Wednesday, October 29, 2008

Challenge

Lately I have been thinking about this world of blogs. I love it because it is how I keep up with everyone that I don't see every day. It's a way for me to get all that is rumbling around in my head out. It is theraputic and great fun at the same time. Of course, I can't just leave it at that - I have to think about it too much! :)

Most of the people who read this blog are those I love but don't see often. However, I know that for some of you, this is all we get of each other for lengths of time. Still others may happen across this blog via the handy dandy "Next" button or the ever addictive Google. I've become increasingly aware of the idea that what people read may be all that they ever know about me. It may be the only window into who I am, what I've become, or what I represent. That has got me thinking upon an even deeper question: How do I come across? What do people see when they stumble across this blog? Am I a light in the darkness? Am I the proverbial salt? Can they tell whose I am? Are my words sweet and uplifting? Do people see joy? Do readers hear trust, confidence, and peace? Is this blog a blessing? Do people want to come back and read again?

I don't ask these questions for affirmation. Just some things that have been put on my heart - being aware of my interactions with others, whether in person or just in words. I'm not talking about being Pollyanna or sickeningly optimistic. Even in the hard, tough times, where do I put my faith and how do I express that to others? I guess it is just a challenge to myself to be aware of how I come across in my words and deeds.

#### MATERIAL PROVIDED
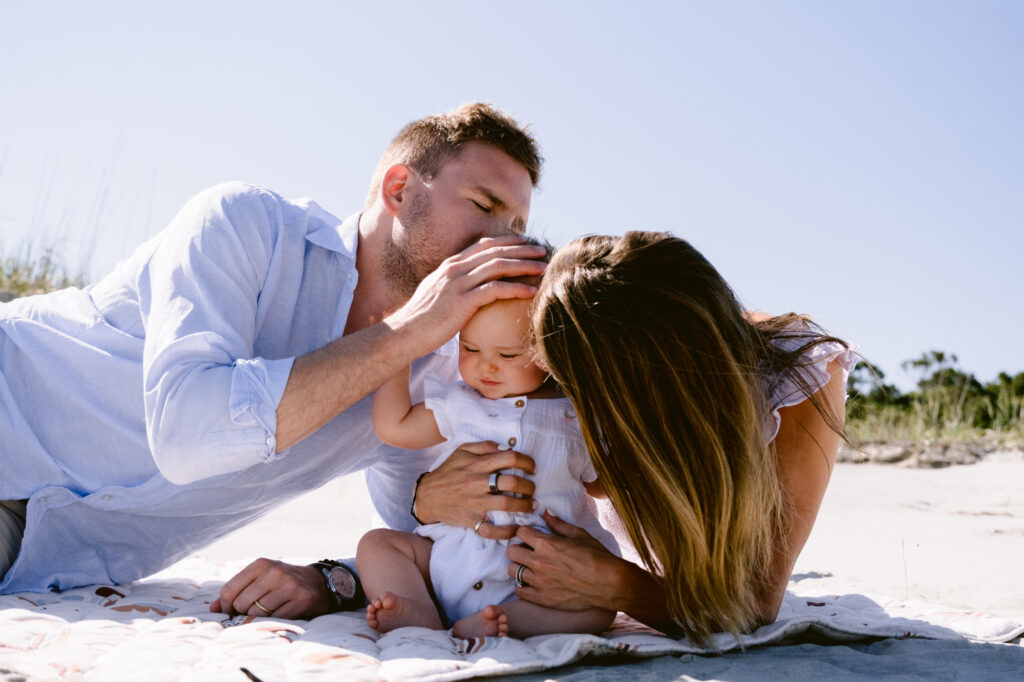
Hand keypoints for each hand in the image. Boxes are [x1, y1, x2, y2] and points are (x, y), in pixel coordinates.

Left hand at [210, 558, 331, 618]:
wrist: (317, 583)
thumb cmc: (282, 582)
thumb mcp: (260, 579)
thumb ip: (236, 591)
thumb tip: (213, 609)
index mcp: (261, 564)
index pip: (230, 589)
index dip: (225, 605)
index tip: (229, 611)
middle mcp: (275, 572)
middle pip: (241, 603)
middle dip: (242, 612)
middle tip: (252, 611)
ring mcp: (289, 586)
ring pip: (256, 613)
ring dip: (258, 617)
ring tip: (267, 611)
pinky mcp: (300, 600)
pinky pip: (275, 619)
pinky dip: (273, 621)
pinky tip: (280, 613)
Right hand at [386, 236, 546, 352]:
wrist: (404, 334)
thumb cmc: (422, 320)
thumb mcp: (437, 294)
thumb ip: (453, 285)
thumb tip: (466, 286)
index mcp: (450, 265)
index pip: (483, 246)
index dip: (507, 242)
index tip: (526, 243)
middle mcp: (455, 269)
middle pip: (495, 252)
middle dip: (521, 250)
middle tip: (542, 251)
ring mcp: (458, 284)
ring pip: (498, 266)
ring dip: (524, 266)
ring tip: (543, 268)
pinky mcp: (463, 302)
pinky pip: (495, 289)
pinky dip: (516, 288)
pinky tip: (531, 291)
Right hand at [414, 440, 536, 539]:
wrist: (426, 496)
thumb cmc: (447, 472)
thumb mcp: (461, 452)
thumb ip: (484, 446)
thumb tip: (505, 447)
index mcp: (477, 464)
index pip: (509, 458)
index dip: (527, 462)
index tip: (532, 469)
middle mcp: (476, 482)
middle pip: (511, 482)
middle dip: (529, 486)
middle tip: (532, 489)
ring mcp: (473, 503)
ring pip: (506, 505)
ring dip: (524, 506)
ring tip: (531, 505)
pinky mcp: (470, 520)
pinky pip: (491, 530)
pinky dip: (506, 532)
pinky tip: (516, 529)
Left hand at [506, 510, 630, 611]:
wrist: (609, 584)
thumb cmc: (597, 556)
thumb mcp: (579, 534)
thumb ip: (559, 524)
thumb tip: (546, 513)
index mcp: (547, 544)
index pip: (520, 532)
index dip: (525, 532)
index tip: (530, 535)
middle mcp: (539, 562)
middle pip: (511, 551)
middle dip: (518, 548)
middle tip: (527, 550)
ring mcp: (539, 582)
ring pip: (512, 570)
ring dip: (518, 566)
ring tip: (529, 567)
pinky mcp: (543, 599)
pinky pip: (519, 591)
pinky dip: (522, 586)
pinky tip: (531, 583)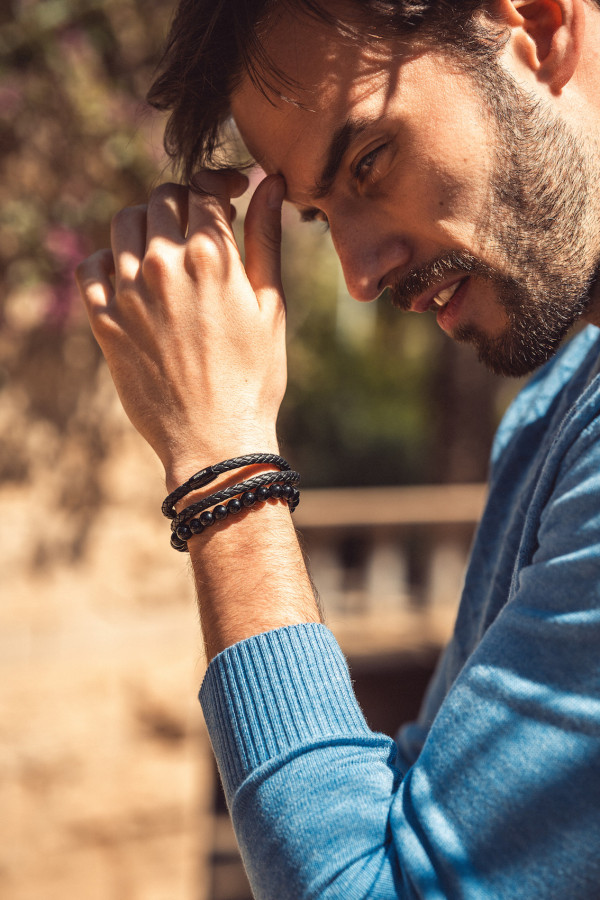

#### ASSIGNMENT
Using the blog post titled "Challenge", decide whether each statement agrees with it, and answer yes or no, quoting the words that decide it.
1. Most of the blog's readers are people the writer sees every day.
2. The writer says the questions are not asked for affirmation.
3. The writer aims to be sickeningly optimistic.

#### WRITTEN SOLUTION
1. No: "Most of the people who read this blog are those I love but don't see often."
2. Yes: "I don't ask these questions for affirmation."
3. No: "I'm not talking about being Pollyanna or sickeningly optimistic."